In a sandstorm, midair collisions between particles dramatically increase the flow of grains within the storm, rather than hindering the flow, according to a report in Physical Review Letters. This surprising result comes from 3D simulations where the researchers compared runs with and without midair collisions. They found that collisions allow high-speed particles to be “recruited” more effectively from the lower speed particles near the ground. The finding suggests that accurate sandstorm modeling must account for these collisions, which have been ignored by other models. Sandstorms and similar processes reshape landscapes on earth and on other planets, so improving models may be important for a wide range of geoscience research.
Sand grains are whipped into the air during a storm by a process called saltation. The storm creates a dense, roiling bed of grains at ground level, perhaps a few centimeters thick. Some of these grains, called saltons, get kicked high above the bed, where wind speeds are higher, and are accelerated so much that they can slam back into the bed and generate a “splash” of other grains. Some of the ejected grains are then caught by the wind and become new saltons. While saltons are a small fraction of the total (most grains are in the bed), they make up most of the visible grains in a sandstorm.
Previous computer simulations studying the role of midair collisions—those taking place above the bed—had been hampered by huge computational requirements. Hans Herrmann of the Institute for Building Materials in Zurich and his colleagues developed a 3D simulation that included such collisions, although it required some simplifications in the treatment of the wind. The computer code also allowed the team to vary the amount of kinetic energy a grain retained after a collision.

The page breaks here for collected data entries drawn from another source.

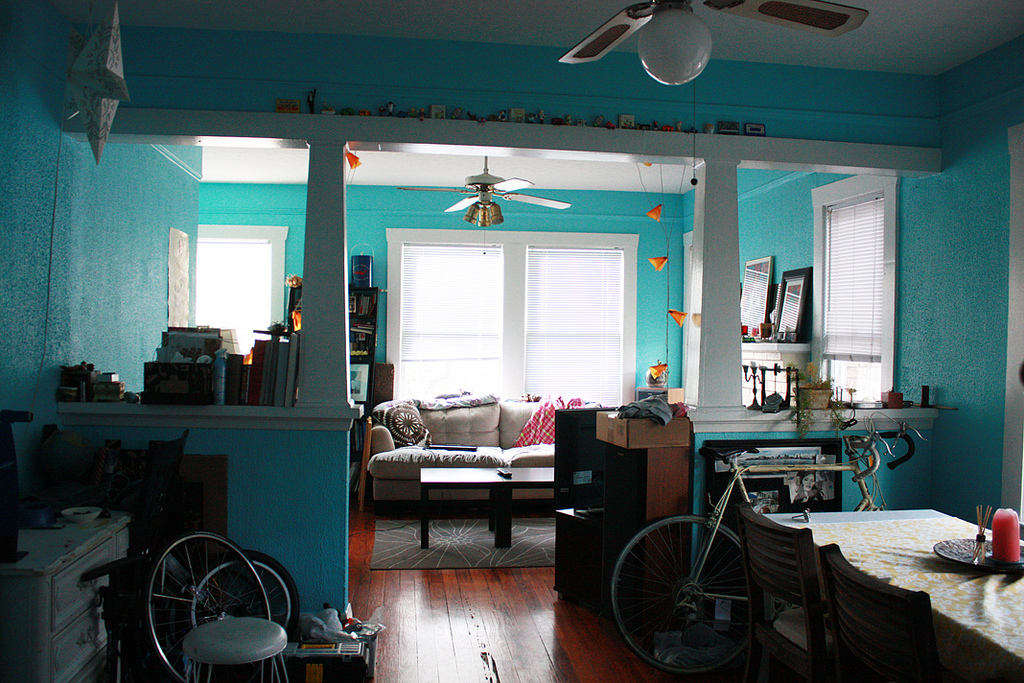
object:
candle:
[992, 508, 1021, 561]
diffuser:
[974, 504, 993, 563]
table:
[761, 509, 1024, 669]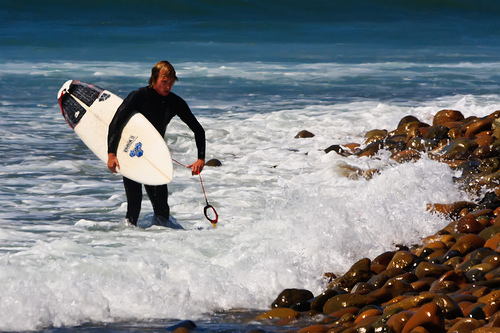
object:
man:
[107, 61, 206, 225]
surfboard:
[54, 80, 174, 185]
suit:
[106, 88, 206, 226]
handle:
[203, 205, 219, 225]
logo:
[129, 142, 144, 158]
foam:
[0, 92, 497, 332]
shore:
[270, 109, 499, 332]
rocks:
[257, 110, 500, 333]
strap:
[172, 158, 194, 171]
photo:
[2, 1, 498, 333]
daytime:
[0, 2, 498, 332]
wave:
[0, 155, 468, 332]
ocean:
[0, 2, 500, 333]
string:
[199, 173, 209, 207]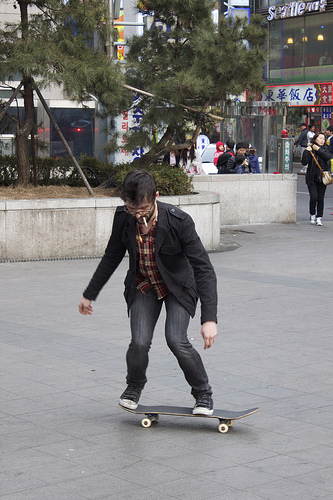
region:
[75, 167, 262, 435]
Man is on a skateboard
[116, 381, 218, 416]
Man is wearing shoes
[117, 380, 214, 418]
Man is wearing white and black shoes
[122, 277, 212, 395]
Man is wearing jeans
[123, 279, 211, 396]
Man is wearing dark jeans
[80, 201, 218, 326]
Man is wearing a coat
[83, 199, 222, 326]
Man is wearing a black coat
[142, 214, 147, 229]
Man has cigarette in his mouth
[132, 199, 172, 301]
Man is wearing a shirt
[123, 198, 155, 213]
Man is wearing glasses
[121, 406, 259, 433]
black skateboard being rode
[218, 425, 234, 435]
white wheel on skateboard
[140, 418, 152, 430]
white wheel on skateboard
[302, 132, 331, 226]
asian women wearing purse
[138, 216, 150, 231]
cigarette hanging from man's mouth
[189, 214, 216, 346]
skateboarding man's left arm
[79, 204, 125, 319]
skateboarding man's right arm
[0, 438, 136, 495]
cement pavemen on ground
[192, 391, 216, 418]
skateboarder's black left shoe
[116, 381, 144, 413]
skateboarder's black right shoe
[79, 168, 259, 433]
a man on skateboard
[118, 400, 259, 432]
a black and white skateboard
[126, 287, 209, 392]
a pair of black jeans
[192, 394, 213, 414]
a black and white shoe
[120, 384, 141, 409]
a black and white shoe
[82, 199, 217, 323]
a men's black coat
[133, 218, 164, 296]
a red plaid shirt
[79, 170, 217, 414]
a man smoking a cigarette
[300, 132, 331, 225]
a woman walking on sidewalk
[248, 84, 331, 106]
a business promotional sign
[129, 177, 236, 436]
the man is riding the skateboard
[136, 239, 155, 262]
the shirt is plaid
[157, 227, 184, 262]
the jacket is black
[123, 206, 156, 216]
the man is wearing glasses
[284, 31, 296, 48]
the light is on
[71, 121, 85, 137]
the light is red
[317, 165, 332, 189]
the bag is brown and white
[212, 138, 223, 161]
the coat is pink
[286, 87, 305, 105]
the word is blue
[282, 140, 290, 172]
the sign is green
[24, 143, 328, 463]
a man on a skateboard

The team monitored the flux, a measure of the storm’s strength, defined as the number of grains passing through a fixed area inside the storm. Surprisingly, when midair collisions were switched on, the overall flux increased by up to threefold. “This result is counterintuitive,” Herrmann says. “One would naively expect that collisions between grains would shorten [their] trajectories,” not lengthen them. Herrmann and his colleagues also found that the flux was maximized if the simulation required grains to lose about of their speed in each collision, rather than retaining all of their kinetic energy. Overall, they found that midair collisions were an important part of the saltation process.
To explain their results, the team points to “leapers,” grains that are kicked up by salton splashes but not high enough to become saltons. In the event that two leapers collide, one can be boosted higher into the air, where it can collide with yet another particle and be boosted even higher. Eventually, it can rise high enough and gain enough speed from the wind to be classified as a salton, meaning it can generate more saltons when it slams back into the bed. This seemingly unlikely sequence turns out to be a common occurrence because the density of grains in a sandstorm is so high.
The researchers also found that when a pair of grains lose some speed from a collision, they are more likely to exit the interaction in similar directions than if the collision were perfectly elastic. This partial alignment increases flux, they say, which explains why the peak flux occurred when the simulation required that collisions slow particles down.
Jasper Kok of the University of California, Los Angeles, says that these results will likely influence how researchers model these systems in the future. He says Herrmann and his colleagues have “looked at [the problem] really carefully, with a really good model, trying to capture it in intuitive physics.” However, verifying the model may be difficult, says Kok, since one can’t control collisions in experiments. Kok says a better understanding of the flux generated by a storm is “massively important,” since particles from these storms melt snow, obscure solar radiation, and reshape beaches.